Pull out every line in the rows below that contains the string "профессиональную".

──────── Data in this exercise

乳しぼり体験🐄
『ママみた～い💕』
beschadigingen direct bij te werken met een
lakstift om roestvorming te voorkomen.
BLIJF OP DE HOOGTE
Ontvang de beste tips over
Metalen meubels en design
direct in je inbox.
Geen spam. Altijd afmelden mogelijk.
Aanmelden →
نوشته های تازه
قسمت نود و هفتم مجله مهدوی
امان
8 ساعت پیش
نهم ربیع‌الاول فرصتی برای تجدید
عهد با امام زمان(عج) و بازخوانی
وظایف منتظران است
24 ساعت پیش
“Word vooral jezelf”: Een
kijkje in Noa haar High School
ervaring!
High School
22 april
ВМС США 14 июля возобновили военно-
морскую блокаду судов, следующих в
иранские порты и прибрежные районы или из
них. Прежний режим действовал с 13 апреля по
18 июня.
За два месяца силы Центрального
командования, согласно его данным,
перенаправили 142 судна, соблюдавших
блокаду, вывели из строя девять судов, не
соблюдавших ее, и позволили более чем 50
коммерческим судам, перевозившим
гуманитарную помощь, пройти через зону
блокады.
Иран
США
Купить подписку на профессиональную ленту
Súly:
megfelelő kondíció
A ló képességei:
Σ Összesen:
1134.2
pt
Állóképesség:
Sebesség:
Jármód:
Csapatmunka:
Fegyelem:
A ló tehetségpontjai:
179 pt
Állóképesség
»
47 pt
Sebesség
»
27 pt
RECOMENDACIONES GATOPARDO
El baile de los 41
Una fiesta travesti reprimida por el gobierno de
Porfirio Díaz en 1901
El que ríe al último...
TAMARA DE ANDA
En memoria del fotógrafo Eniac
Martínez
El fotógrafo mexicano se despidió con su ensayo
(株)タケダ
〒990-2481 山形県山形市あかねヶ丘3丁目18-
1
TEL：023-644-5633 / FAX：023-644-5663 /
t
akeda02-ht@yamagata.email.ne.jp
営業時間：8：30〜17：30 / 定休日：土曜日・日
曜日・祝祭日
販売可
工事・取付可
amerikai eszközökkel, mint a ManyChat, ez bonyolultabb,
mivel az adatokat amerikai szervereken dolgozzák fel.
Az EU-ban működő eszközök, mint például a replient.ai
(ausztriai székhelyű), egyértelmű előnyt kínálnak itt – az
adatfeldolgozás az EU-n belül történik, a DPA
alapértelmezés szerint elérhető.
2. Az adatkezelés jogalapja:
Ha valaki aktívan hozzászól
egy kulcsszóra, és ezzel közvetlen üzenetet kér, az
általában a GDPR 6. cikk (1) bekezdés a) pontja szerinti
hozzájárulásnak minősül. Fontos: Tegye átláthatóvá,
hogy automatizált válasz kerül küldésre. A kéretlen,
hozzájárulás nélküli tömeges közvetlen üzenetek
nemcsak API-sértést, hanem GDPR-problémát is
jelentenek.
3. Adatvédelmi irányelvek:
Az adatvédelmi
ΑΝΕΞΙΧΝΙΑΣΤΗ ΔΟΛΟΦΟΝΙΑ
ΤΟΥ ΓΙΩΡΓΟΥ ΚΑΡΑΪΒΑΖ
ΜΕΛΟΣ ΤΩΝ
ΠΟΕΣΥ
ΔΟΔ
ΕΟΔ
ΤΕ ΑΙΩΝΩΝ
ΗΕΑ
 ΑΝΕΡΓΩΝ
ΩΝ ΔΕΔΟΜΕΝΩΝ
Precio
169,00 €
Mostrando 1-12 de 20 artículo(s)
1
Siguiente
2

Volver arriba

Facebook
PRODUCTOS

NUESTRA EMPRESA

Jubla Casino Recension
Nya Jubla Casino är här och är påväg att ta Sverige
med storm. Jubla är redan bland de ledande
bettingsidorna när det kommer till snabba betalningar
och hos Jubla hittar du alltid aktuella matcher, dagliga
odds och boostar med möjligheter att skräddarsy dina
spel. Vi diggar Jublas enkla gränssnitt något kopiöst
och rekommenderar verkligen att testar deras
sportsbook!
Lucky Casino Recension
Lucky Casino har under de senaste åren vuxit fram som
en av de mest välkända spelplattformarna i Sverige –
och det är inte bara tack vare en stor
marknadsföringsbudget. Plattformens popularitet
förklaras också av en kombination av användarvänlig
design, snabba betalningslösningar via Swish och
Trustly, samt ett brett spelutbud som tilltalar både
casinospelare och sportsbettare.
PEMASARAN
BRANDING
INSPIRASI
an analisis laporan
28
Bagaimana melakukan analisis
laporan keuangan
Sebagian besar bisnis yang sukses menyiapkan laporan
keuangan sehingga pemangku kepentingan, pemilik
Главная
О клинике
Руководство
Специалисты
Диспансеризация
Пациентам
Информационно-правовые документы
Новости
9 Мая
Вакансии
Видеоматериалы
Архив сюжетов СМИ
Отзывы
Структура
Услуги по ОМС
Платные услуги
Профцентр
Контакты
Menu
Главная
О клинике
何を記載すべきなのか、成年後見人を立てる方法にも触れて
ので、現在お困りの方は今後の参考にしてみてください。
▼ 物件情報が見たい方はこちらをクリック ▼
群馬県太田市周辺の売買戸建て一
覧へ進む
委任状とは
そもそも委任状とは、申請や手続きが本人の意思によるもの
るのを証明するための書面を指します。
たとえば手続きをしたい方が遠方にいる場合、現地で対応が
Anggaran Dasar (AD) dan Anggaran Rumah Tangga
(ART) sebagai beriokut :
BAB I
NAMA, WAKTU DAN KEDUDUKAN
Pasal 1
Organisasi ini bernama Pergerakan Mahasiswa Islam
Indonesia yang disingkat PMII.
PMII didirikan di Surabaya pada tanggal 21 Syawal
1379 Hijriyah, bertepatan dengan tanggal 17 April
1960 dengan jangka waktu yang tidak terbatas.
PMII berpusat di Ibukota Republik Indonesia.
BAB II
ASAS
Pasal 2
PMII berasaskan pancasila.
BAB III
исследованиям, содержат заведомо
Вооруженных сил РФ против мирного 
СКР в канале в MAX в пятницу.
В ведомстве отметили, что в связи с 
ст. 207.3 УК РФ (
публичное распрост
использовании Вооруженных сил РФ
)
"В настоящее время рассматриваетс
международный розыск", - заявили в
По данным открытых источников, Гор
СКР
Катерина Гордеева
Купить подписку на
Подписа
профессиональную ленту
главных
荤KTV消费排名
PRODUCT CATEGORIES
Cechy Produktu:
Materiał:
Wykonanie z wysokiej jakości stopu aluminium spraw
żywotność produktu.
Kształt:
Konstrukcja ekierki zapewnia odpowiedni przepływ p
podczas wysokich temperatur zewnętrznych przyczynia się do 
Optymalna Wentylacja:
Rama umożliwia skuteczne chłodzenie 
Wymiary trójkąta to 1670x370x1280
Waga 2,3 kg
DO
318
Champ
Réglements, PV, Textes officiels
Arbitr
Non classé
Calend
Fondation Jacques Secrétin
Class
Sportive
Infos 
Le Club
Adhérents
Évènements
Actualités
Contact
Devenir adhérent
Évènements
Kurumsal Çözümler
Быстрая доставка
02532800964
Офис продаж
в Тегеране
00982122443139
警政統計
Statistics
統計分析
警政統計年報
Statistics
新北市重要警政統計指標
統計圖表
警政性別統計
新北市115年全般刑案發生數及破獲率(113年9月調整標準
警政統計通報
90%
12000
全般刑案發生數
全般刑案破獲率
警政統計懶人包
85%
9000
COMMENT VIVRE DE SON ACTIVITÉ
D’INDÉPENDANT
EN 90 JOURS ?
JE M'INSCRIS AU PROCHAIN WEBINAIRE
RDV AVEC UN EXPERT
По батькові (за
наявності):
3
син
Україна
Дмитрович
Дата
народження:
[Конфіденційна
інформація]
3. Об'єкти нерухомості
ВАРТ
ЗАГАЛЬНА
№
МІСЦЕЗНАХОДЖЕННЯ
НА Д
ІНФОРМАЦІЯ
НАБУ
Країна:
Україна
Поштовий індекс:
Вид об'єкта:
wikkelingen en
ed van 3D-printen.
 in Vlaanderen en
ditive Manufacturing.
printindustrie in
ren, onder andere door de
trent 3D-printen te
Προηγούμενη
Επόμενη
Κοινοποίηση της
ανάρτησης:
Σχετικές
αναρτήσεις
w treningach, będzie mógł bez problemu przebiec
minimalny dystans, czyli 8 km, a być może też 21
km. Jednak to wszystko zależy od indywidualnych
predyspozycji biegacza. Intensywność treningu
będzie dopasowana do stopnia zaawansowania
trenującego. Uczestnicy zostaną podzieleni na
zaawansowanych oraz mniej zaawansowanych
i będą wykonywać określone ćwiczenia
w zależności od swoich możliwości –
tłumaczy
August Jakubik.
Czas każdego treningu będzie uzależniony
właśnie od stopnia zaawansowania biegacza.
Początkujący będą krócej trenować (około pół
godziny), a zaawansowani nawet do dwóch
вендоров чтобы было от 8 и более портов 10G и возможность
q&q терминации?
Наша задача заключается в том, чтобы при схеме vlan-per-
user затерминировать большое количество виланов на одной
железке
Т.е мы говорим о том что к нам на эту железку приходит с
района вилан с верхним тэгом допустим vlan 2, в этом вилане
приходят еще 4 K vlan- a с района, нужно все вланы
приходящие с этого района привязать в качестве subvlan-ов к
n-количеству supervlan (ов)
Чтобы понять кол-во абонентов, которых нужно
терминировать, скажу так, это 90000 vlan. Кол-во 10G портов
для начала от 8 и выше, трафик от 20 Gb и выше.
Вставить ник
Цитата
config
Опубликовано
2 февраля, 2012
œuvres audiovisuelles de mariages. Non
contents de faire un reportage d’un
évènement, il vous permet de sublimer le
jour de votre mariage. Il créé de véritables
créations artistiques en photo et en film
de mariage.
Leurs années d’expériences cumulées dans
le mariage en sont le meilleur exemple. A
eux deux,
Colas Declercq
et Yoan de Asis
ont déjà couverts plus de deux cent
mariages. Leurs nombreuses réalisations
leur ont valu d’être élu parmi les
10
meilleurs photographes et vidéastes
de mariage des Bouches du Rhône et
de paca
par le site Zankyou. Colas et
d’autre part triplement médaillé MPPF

────────────────

Solution:
Купить подписку на профессиональную ленту
профессиональную ленту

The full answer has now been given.